━━ Ausgangstext

Dieser Tage beginnt für viele Kinder der schulische Ernst des Lebens. Für viele andere wird er in weiterführenden Schulen noch einmal verschärft. Was für die Kinder mit neuen Belastungen einhergeht, sollte für Eltern eigentlich mit Entlastung verbunden sein. Kinder in staatlicher Obhut, das gibt wieder Freiraum für das eigene Leben.
Seit etwa (grob geschätzten) 15 Jahren sind es jedoch nicht nur die Kinder, die eingeschult werden, sondern in Maßen auch wieder deren Eltern. Kaum eine deutsche Einschulungszeremonie kommt dieser Tage ohne die Bitten um elterliches Engagement und die Vorstellung des Fördervereins der Schule aus.

━━━━
━━ Entnommenes Material

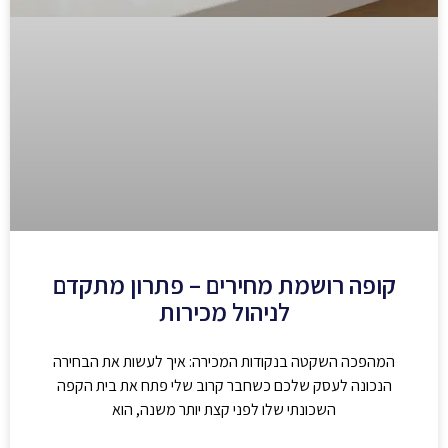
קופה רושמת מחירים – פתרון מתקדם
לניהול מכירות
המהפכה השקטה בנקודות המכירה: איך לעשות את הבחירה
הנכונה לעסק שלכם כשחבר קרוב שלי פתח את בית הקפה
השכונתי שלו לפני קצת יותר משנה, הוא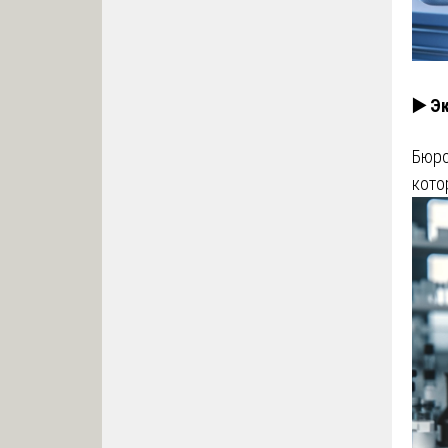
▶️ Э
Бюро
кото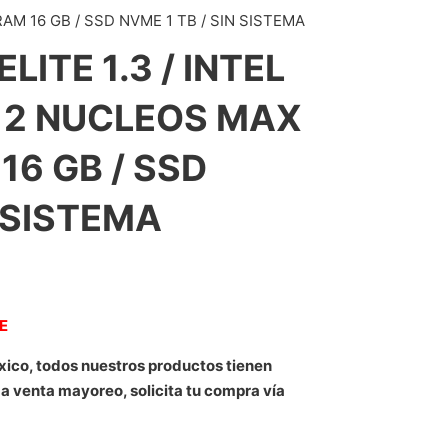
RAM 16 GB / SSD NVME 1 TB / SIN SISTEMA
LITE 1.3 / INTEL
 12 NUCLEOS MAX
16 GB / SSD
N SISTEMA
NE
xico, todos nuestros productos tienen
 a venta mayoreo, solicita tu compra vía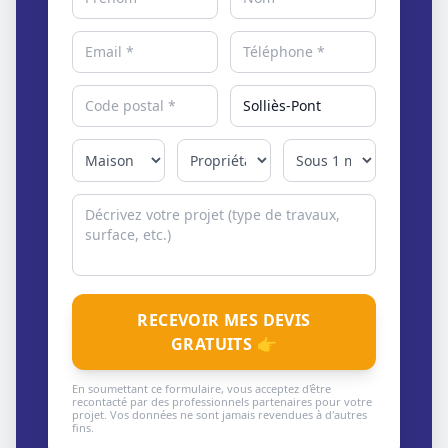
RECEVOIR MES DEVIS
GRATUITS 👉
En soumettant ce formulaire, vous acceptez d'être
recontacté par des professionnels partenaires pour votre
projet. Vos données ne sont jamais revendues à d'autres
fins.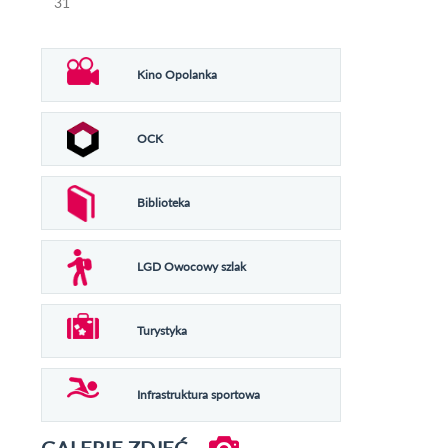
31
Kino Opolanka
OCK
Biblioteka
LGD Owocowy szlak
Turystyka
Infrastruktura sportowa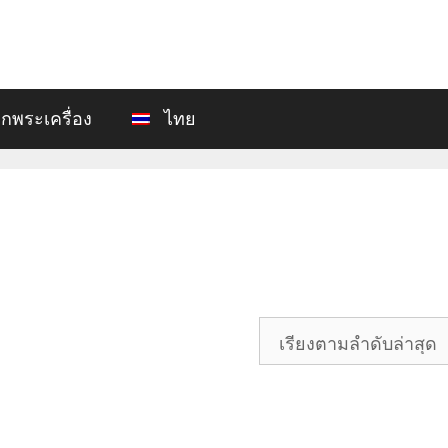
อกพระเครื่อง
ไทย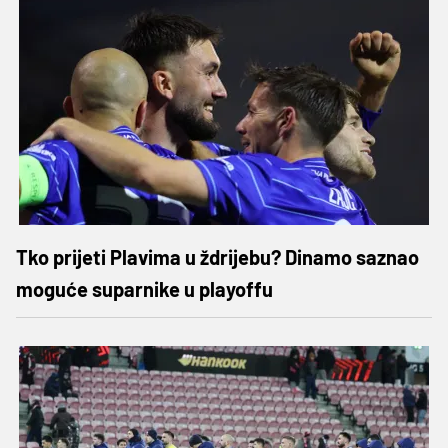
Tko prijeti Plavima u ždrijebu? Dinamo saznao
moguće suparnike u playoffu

━━━━

Aufgabenstellung:
**A.** Entscheiden Sie für jede der folgenden Aussagen, ob sie mit dem Ausgangstext übereinstimmt, und belegen Sie Ihr Ja oder Nein jeweils mit den ausschlaggebenden Worten des Textes im genauen Wortlaut: (i) Seit etwa 15 Jahren werden in Maßen auch wieder die Eltern eingeschult. (ii) In weiterführenden Schulen nimmt der schulische Ernst des Lebens ab. (iii) Bei kaum einer deutschen Einschulungszeremonie fehlt die Vorstellung des Fördervereins der Schule.
**B.** Womit sollte der Schulbeginn der Kinder laut Ausgangstext für die Eltern eigentlich verbunden sein?
**C.** Schreiben Sie aus dem Ausgangstext alles von „Dieser Tage beginnt“ bis hinunter zu „der Schule aus.“ unverändert ab.
Die Aufzeichnungen stehen in keinem Zusammenhang mit dem Ausgangstext.

Lösungen je Aufgabe:
**A.**
(i) Ja: „Seit etwa (grob geschätzten) 15 Jahren sind es jedoch nicht nur die Kinder, die eingeschult werden, sondern in Maßen auch wieder deren Eltern.“
(ii) Nein: „Für viele andere wird er in weiterführenden Schulen noch einmal verschärft.“
(iii) Ja: „Kaum eine deutsche Einschulungszeremonie kommt dieser Tage ohne die Bitten um elterliches Engagement und die Vorstellung des Fördervereins der Schule aus.“

**B.** Mit Entlastung.

**C.**
Dieser Tage beginnt für viele Kinder der schulische Ernst des Lebens. Für viele andere wird er in weiterführenden Schulen noch einmal verschärft. Was für die Kinder mit neuen Belastungen einhergeht, sollte für Eltern eigentlich mit Entlastung verbunden sein. Kinder in staatlicher Obhut, das gibt wieder Freiraum für das eigene Leben.
Seit etwa (grob geschätzten) 15 Jahren sind es jedoch nicht nur die Kinder, die eingeschult werden, sondern in Maßen auch wieder deren Eltern. Kaum eine deutsche Einschulungszeremonie kommt dieser Tage ohne die Bitten um elterliches Engagement und die Vorstellung des Fördervereins der Schule aus.